Pictures are not part of the copy; retype all the records below exactly.

· · · ·

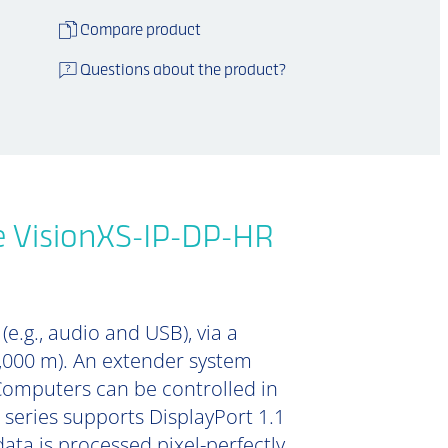
Compare product
Questions about the product?
e VisionXS-IP-DP-HR
e.g., audio and USB), via a
0,000 m). An extender system
Computers can be controlled in
 series supports DisplayPort 1.1
data is processed pixel-perfectly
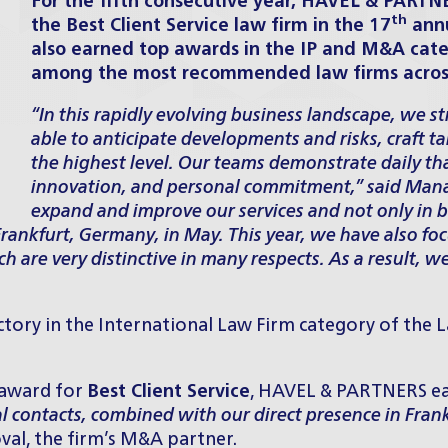
For the fifth consecutive year, HAVEL & PARTN
th
the Best Client Service law firm in the 17
annu
also earned top awards in the IP and M&A cat
among the most recommended law firms across 
“In this rapidly evolving business landscape, we str
able to anticipate developments and risks, craft t
the highest level. Our teams demonstrate daily that
innovation, and personal commitment,”
said Mana
expand and improve our services and not only in 
n Frankfurt, Germany, in May. This year, we have also f
hich are very distinctive in many respects. As a result
ctory in the International Law Firm category of the
L
 award for
Best Client Service
, HAVEL & PARTNERS ear
l contacts, combined with our direct presence in Fra
val, the firm’s M&A partner.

· · · ·

▶ Answer to this exercise:
Compare product
Questions about the product?
e VisionXS-IP-DP-HR
e.g., audio and USB), via a
0,000 m). An extender system
Computers can be controlled in
 series supports DisplayPort 1.1
data is processed pixel-perfectly
For the fifth consecutive year, HAVEL & PARTN
th
the Best Client Service law firm in the 17
annu
also earned top awards in the IP and M&A cat
among the most recommended law firms across 
“In this rapidly evolving business landscape, we str
able to anticipate developments and risks, craft t
the highest level. Our teams demonstrate daily that
innovation, and personal commitment,”
said Mana
expand and improve our services and not only in 
n Frankfurt, Germany, in May. This year, we have also f
hich are very distinctive in many respects. As a result
ctory in the International Law Firm category of the
L
 award for
Best Client Service
, HAVEL & PARTNERS ear
l contacts, combined with our direct presence in Fra
val, the firm’s M&A partner.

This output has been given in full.